A numerical example may help explain the process by which we are directing the district court to proceed. Suppose fifty black employees are admitted into the class which suffered discrimination in obtaining promotions to salaried positions. The district court should select a test group of fifty white hourly employees and designate a test period. Suppose it selects a test period of three years and finds that the test group earned an increment of $100,000 over that period by virtue of the promotion of some of the members to salaried positions. Finally, suppose the length of the backpay period, which cannot be precisely ascertained until remand, turns out to be exactly six and one-half years. The class of black employees would be entitled to an award of $100,000 multiplied by 2.17, the quotient of six and one-half years divided by three years, for a total of $217,000.
The district court might have to make further adjustments if it could not find a group of white employees exactly equal in number to the class of black employees or if some black employees were not in the recipient class for the full period between June 1970 and the revocation of the stay.
The district court may employ the services of a special master in performing the calculations which we have outlined.
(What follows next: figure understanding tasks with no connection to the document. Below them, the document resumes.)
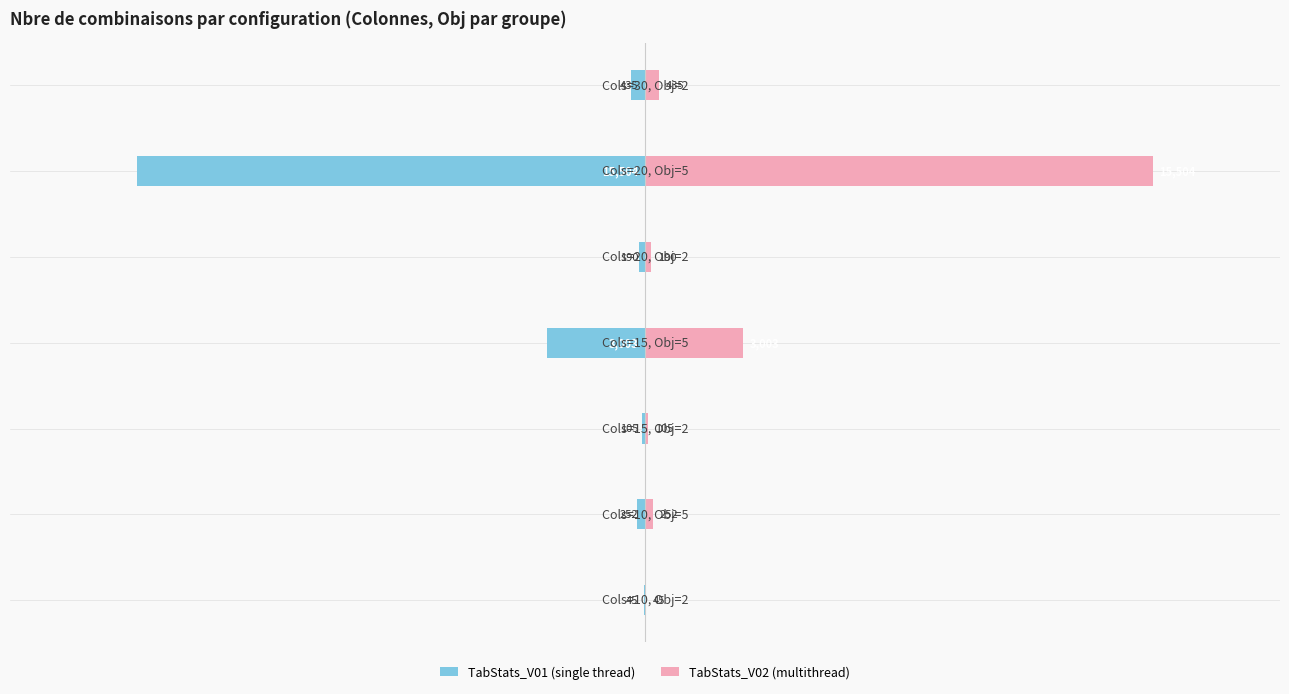

Is it true that TabStats_V01 (single thread) equals -246 at 10000?

False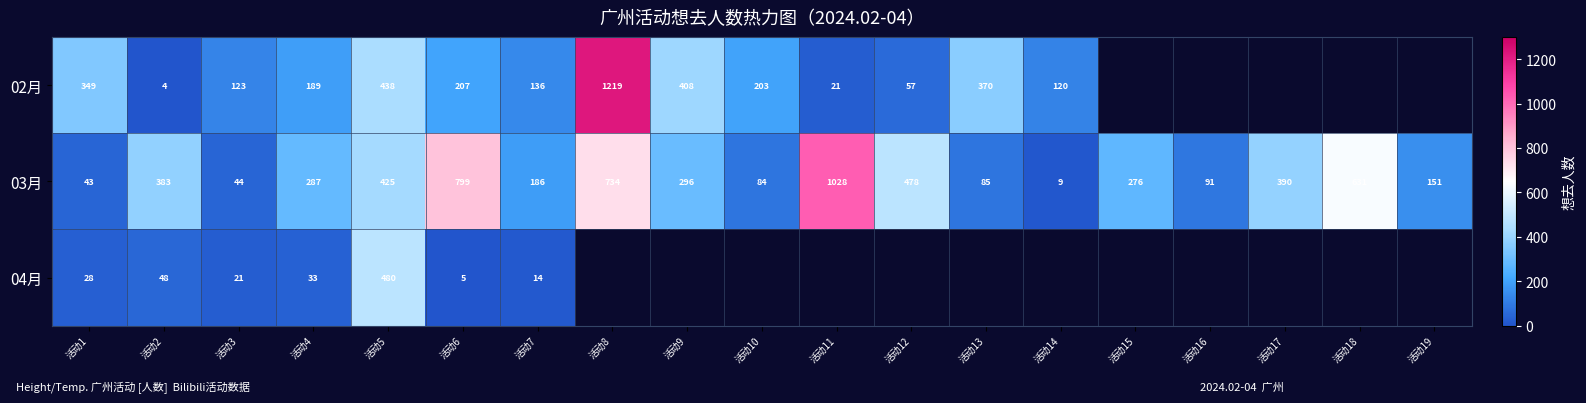

What is the maximum value shown in the chart?

1219.0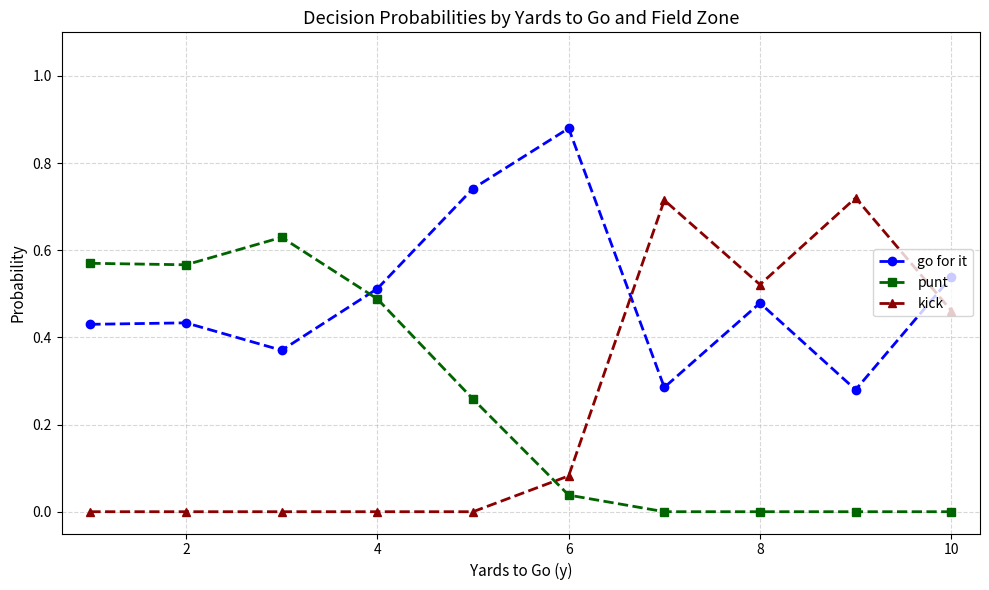

Which series has the largest total across all categories?

go for it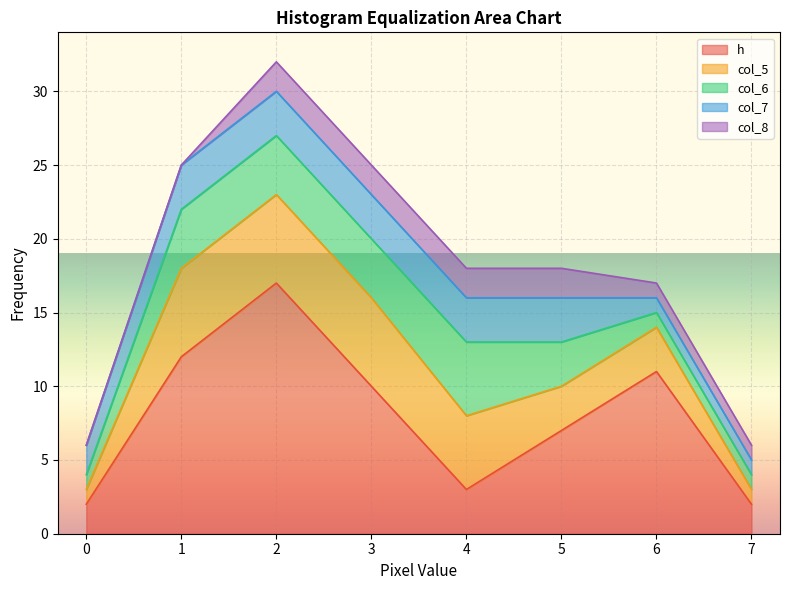

What is the value of the col_6 point at the 1st from the left?

1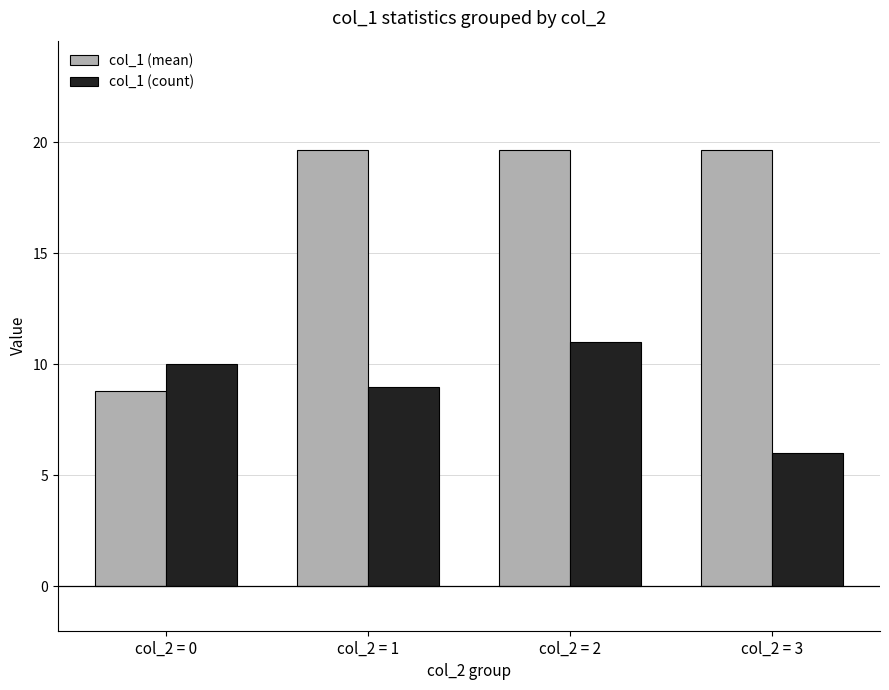

At which category is the sum across all series the highest?

col_2 = 2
See Pettway, 494 F.2d at 258. We would urge the parties to avoid the need for appointment of a special master, however, by negotiating an agreement pursuant to the principles we have outlined. See Pettway, 494 F.2d at 258; Johnson v. Goodyear Tire Rubber Co., 349 F. Supp. 3, 18 (S.D.Tex. 1972), aff'd in part on other grounds, 491 F.2d 1364 (5th Cir. 1974).
The judgment of the district court is affirmed except as noted in part III(A) of this opinion and the cause is remanded for further proceedings consistent with part III(B) of this opinion.